-------- Data for analysis --------

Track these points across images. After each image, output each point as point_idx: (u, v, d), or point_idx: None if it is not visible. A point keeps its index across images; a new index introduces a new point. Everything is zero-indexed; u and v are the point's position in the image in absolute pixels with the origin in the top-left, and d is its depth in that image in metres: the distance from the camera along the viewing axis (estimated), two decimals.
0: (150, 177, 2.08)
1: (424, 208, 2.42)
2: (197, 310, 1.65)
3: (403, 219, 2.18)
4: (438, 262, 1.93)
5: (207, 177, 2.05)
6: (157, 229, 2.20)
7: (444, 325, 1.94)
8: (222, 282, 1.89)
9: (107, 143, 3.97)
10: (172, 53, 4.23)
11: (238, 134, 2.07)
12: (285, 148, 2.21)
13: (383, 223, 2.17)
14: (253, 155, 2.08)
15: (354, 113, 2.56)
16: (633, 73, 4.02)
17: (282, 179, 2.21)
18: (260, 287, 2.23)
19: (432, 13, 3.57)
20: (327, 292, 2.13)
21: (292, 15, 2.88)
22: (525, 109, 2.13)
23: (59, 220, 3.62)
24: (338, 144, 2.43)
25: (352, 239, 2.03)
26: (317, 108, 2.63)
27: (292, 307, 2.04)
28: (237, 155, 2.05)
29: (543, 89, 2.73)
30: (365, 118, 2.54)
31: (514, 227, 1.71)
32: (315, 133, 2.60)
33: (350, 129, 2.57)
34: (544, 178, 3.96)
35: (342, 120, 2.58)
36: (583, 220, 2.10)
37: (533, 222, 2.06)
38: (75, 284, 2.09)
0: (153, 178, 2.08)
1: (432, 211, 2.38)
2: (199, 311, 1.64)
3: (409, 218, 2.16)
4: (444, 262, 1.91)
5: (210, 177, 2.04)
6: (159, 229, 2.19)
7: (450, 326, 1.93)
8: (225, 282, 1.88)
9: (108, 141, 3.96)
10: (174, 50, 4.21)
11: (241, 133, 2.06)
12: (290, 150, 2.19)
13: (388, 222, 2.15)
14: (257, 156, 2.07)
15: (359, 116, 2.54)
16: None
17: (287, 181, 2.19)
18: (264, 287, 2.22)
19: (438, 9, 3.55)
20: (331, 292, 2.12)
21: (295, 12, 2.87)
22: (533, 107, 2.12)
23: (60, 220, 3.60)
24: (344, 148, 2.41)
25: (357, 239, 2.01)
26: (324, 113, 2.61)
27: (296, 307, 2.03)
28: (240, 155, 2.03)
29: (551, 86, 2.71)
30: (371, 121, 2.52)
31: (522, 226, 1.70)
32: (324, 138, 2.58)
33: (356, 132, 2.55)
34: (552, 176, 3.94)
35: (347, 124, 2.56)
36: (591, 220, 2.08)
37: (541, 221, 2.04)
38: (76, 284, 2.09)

--------

Task:
Looking back over the data above, restate word for word the lines that begin at the line with "25: (352, 239, 2.03)" and end at the line with "37: (533, 222, 2.06)", inclusive.

Solution to the problem:
25: (352, 239, 2.03)
26: (317, 108, 2.63)
27: (292, 307, 2.04)
28: (237, 155, 2.05)
29: (543, 89, 2.73)
30: (365, 118, 2.54)
31: (514, 227, 1.71)
32: (315, 133, 2.60)
33: (350, 129, 2.57)
34: (544, 178, 3.96)
35: (342, 120, 2.58)
36: (583, 220, 2.10)
37: (533, 222, 2.06)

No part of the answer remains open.